Pour mieux répondre aux besoins des journalistes sur le terrain, la CHR organise des rencontres et des consultations à travers le pays. Ces sessions permettent aux professionnels des médias de partager leurs préoccupations et de signaler les risques spécifiques auxquels ils sont confrontés. Les informations recueillies alimentent les stratégies de protection et les interventions politiques de la CHR.
La CHR a intégré son Forum des médias dans la caravane des droits humains « Lakbay Karapatan Tungo sa Kamalayan », dirigée par son président, Richard Palpal-latoc. Cette initiative vise à renforcer le dialogue entre les journalistes, les communautés locales et les autorités compétentes.
Afin de renforcer la mise en œuvre du PPASJ au niveau régional, la CHR a engagé des discussions avec le Centre des photojournalistes des Philippines et l’International Media Support. Des sessions de travail ont également été organisées avec le Groupe de travail présidentiel sur la sécurité des médias, notamment à Dumaguete, Baguio et Pagadian.
Le 27 août 2025, la CHR et le PTFoMS ont officialisé leur collaboration en signant un protocole d’accord visant à intensifier leurs efforts conjoints pour protéger les travailleurs des médias.
Dans le cadre de ses initiatives « Tanggol Mamamahayag », la CHR a mis en place un mécanisme d’alerte (« Alisto! ») et un groupe de travail dédié à la sécurité des journalistes. Ces dispositifs permettent de signaler rapidement les menaces et de coordonner les réponses appropriées.
La CHR propose également des formations sur l’approche du journalisme basée sur les droits de l’homme, afin de promouvoir une pratique journalistique éthique et respectueuse des principes fondamentaux des droits de l’homme.
L’institution soutient également la création de conseils de presse citoyens-médias, des espaces indépendants de dialogue et de responsabilisation éthique.

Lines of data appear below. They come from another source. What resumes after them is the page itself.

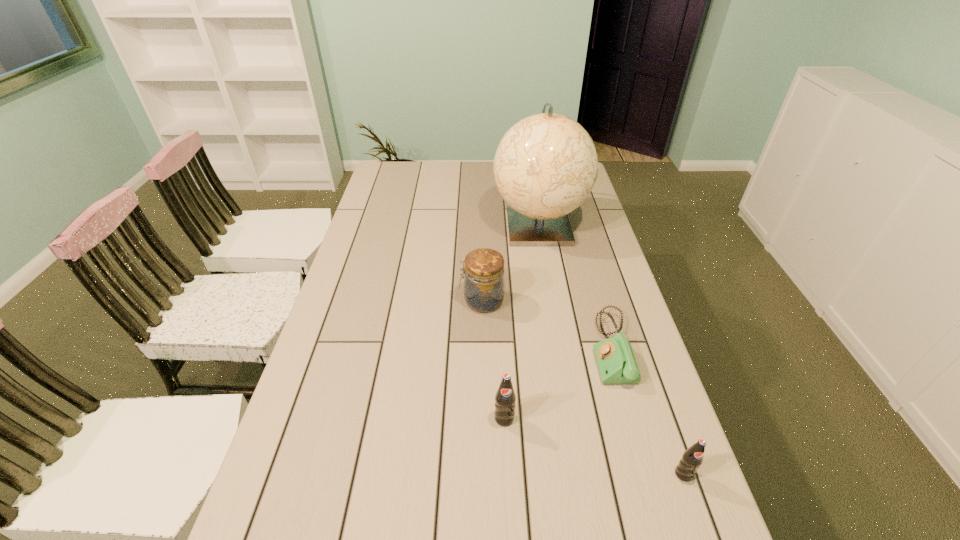
Identify the location of the fourth farthest object. Image resolution: width=960 pixels, height=540 pixels. (505, 398).

Find the location of a particular element. The height and width of the screenshot is (540, 960). the farther pop is located at coordinates (505, 398).

The width and height of the screenshot is (960, 540). In order to click on the nearer pop in this screenshot , I will do `click(692, 458)`.

This screenshot has height=540, width=960. In order to click on the right pop in this screenshot , I will do `click(692, 458)`.

What are the coordinates of `the tallest object` in the screenshot? It's located at coord(546,165).

The height and width of the screenshot is (540, 960). Identify the location of the farthest object. (546, 165).

Find the location of a particular element. Image resolution: width=960 pixels, height=540 pixels. jar is located at coordinates (484, 286).

Identify the location of the shortest object. (616, 361).

You are a GUI agent. You are given a task and a screenshot of the screen. Output one action in this format:
    pyautogui.click(x=<x>, y=<y>)
    Task: Click on the vacant space located on the front label of the left pop
    This screenshot has height=540, width=960.
    Given the screenshot: What is the action you would take?
    pyautogui.click(x=508, y=504)

Where is `vacant space positioned 0.390m on the surface of the globe showing Europe and Africa`? This screenshot has width=960, height=540. vacant space positioned 0.390m on the surface of the globe showing Europe and Africa is located at coordinates (560, 346).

Ces conseils peuvent contribuer à renforcer la confiance du public dans les médias et à promouvoir un journalisme responsable.
Au niveau législatif, la CHR plaide pour la décriminalisation de la diffamation et de la cyber-diffamation, estimant que l’emprisonnement pour ces infractions porte atteinte à la liberté d’expression et ouvre la voie à des poursuites judiciaires abusives. La CHR se réfère à l’article 19 du Pacte international relatif aux droits civils et politiques, qui stipule que les sanctions pénales sont incompatibles avec le discours démocratique, et préconise le remplacement de l’emprisonnement par des recours civils proportionnés.
La CHR s’inquiète également des risques spécifiques auxquels sont confrontées les femmes journalistes, notamment le harcèlement, les menaces et les attaques numériques. Un forum dédié aux femmes journalistes en tant que défenseures des droits humains, tenu le 28 novembre 2025, a mis en évidence ces défis et souligné la nécessité de mesures de protection ciblées.
La CHR considère les journalistes comme des défenseurs des droits humains dont le travail contribue à rendre les droits visibles. Elle réaffirme que la protection des journalistes relève du devoir de l’État de protéger les défenseurs des droits humains et de garantir le droit du public à la vérité.
La Semaine nationale de la presse est célébrée chaque année au cours de la deuxième semaine de février en vertu de la Proclamation n° 161.